Thompson was committed to understanding working-class people on their own terms and taking their moral arguments seriously, but this did not mean he thought they were always correct. He was a serious historian who followed the evidence. He acknowledged the limitations and failures of various working-class organisations and movements. His point was that their experiences and arguments deserved serious engagement, not that they should be romanticised or that their opponents' positions were without merit.
Thompson's work is only relevant to English or British history.
While Thompson's most famous work focused on the English working class, his methodological contributions, including history from below, the concept of the moral economy, and the analysis of class as a relationship rather than a thing, have been applied across many different national and historical contexts. Historians of Latin America, Africa, Asia, and the United States have all drawn on his methods and concepts. His argument about taking seriously the experiences of those who have been left out of the historical record is a universal methodological principle.
Thompson was simply a Marxist historian who applied Marxist theory to history.
Thompson was a socialist but his relationship to Marxism was critical and independent.

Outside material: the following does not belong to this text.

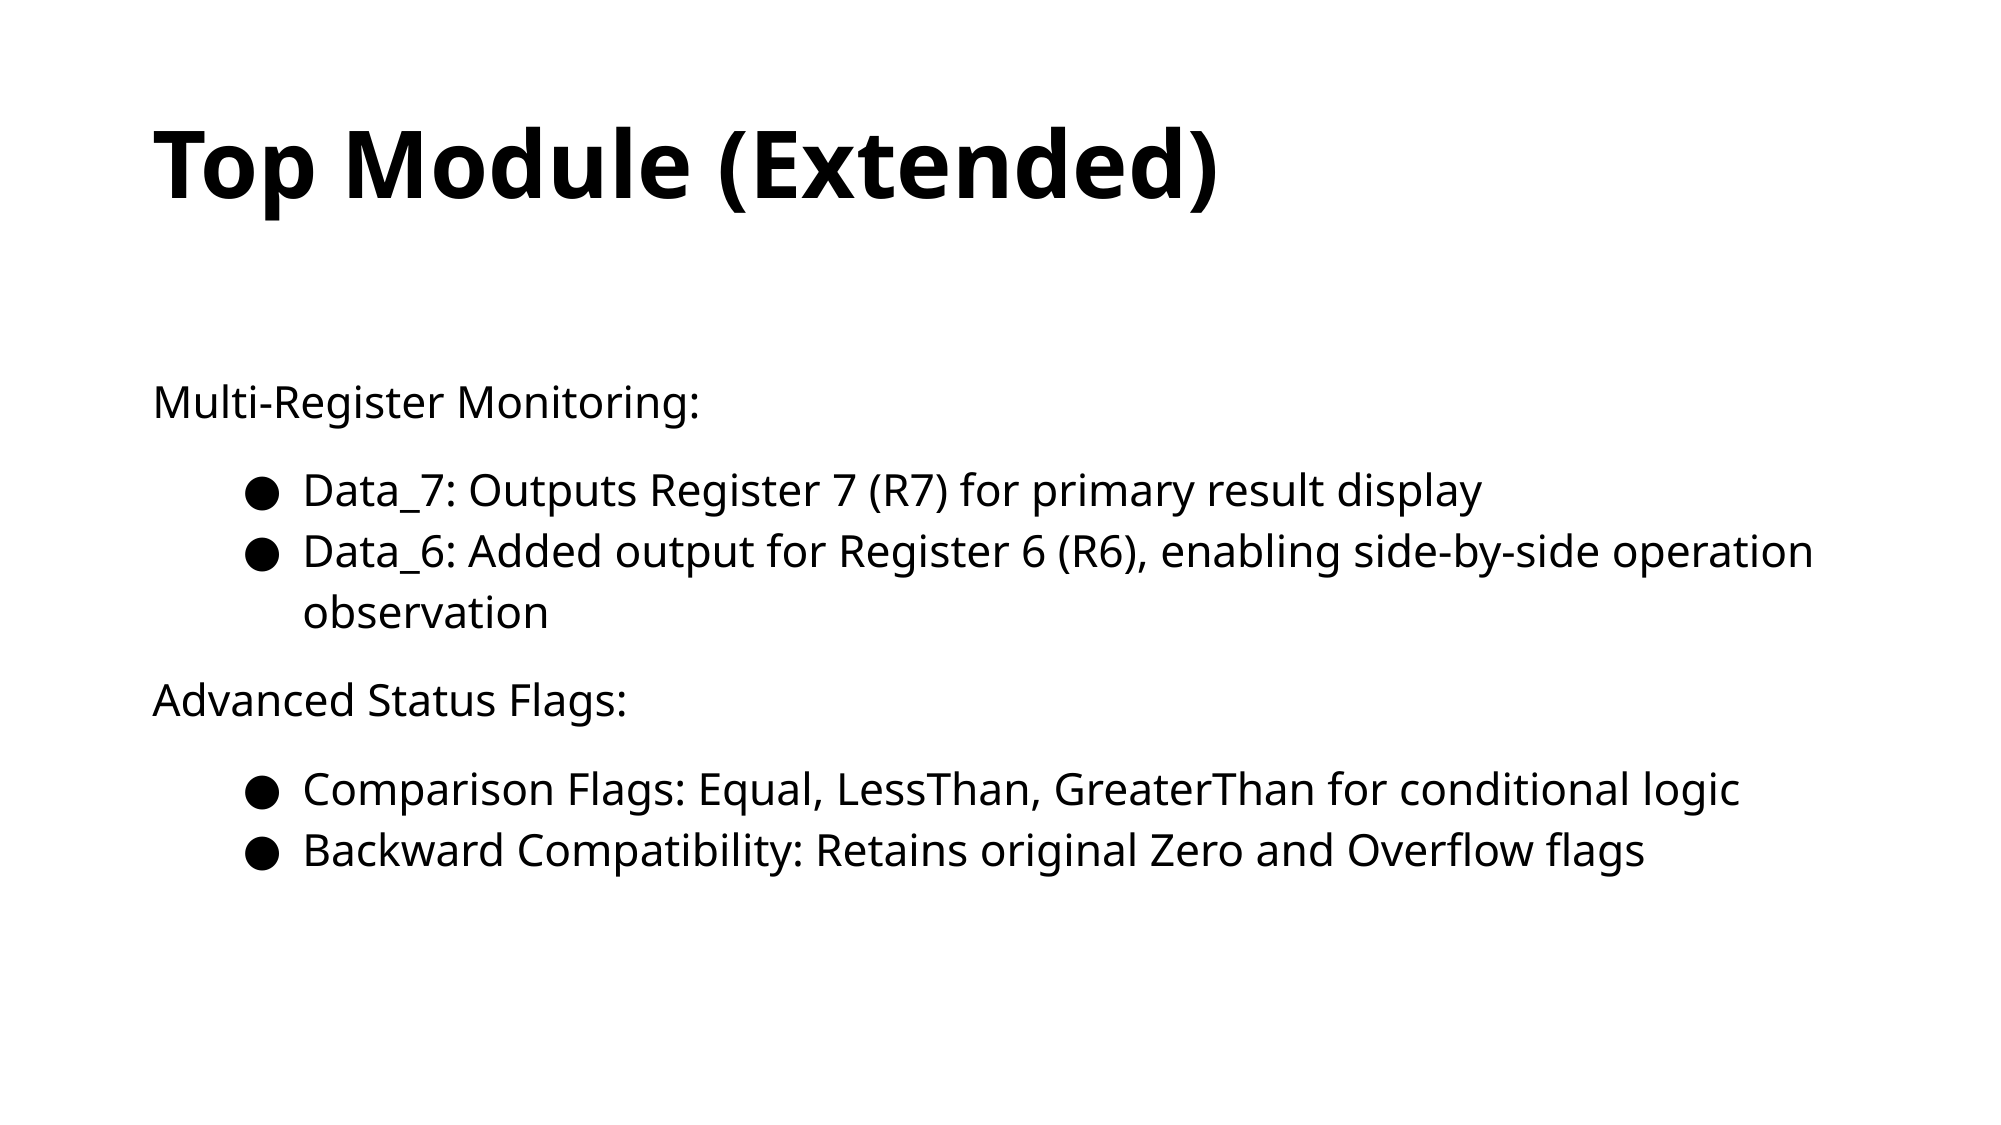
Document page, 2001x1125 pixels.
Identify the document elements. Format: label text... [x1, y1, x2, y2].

text_box Multi-Register Monitoring: Data_7: Outputs Register 7 (R7) for primary result display Data_6: Added output for Register 6 (R6), enabling side-by-side operation observation Advanced Status Flags: Comparison Flags: Equal, LessThan, GreaterThan for conditional logic Backward Compatibility: Retains original Zero and Overflow flags [137, 350, 1899, 891]
title Top Module (Extended) [137, 59, 1863, 278]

His polemic against Louis Althusser's structural Marxism was one of the most sustained critiques of orthodox Marxism produced by any historian of the left. He argued that structural Marxism, with its reduction of human experience to the effects of economic forces, was a betrayal of Marx's own historical method. Thompson insisted on the importance of human agency, experience, and moral commitment in a way that differed significantly from the determinism of orthodox Marxist historiography.
The Poverty of Theory (1978, Merlin Press) is Thompson's most directly theoretical work and his polemic against Althusserian Marxism.
Harvey Kaye and Keith McClelland's edited collection E.P.
Critical Perspectives (1990, Polity Press) provides the best overview of his contributions and their debates.
Writing by Candlelight (1980, Merlin Press) and The Heavy Dancers (1985, Merlin Press) collect his political journalism and peace movement writing.